Œillet (Dianthus sp.) : plante herbacée, tiges fines, feuillage linéaire, fleurs plus petites mais
nombreuses, souvent très décoratives, au parfum épicé caractéristique.
3.2.2 2. Exigences et entretien
Rosier : demande un sol riche, bien drainé, une exposition ensoleillée et une taille régulière.

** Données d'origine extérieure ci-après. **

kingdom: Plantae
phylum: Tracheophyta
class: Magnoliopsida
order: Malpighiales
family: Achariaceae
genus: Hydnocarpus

Sensible
aux maladies (oı̈dium, taches noires).
Œillet : préfère les sols légers et calcaires, tolère mieux la sécheresse, entretien plus simple, faible
sensibilité aux maladies.
3.2.3 3. Floraison
Rosier : floraison étalée du printemps à l’automne, fleurs emblématiques utilisées en massifs, haies
fleuries et bouquets.
Œillet : floraison de longue durée, fleurs nombreuses et colorées, idéal pour bordures, rocailles et
floriculture.
3.2.4 4. Usages paysagers
Rosier : plante structurelle, apporte volume, élégance et points focaux dans les jardins.
Œillet : couvre-sol ou plante de remplissage, apporte couleur et texture fine, parfait pour souligner
les lignes et les bordures.
3.2.5 5. Valeur esthétique
Rosier : symbolique forte (romantisme, prestige), fleurs imposantes.
Œillet : esthétique délicate, aspect léger et harmonieux.
Conclusion: En résumé, le rosier est une plante noble, structurante et expressive, tandis que l’œillet
est une plante plus simple, résistante et polyvalente. Leur association en aménagement permet de
combiner volume, couleur et continuité florale, tout en équilibrant entretien et esthétique.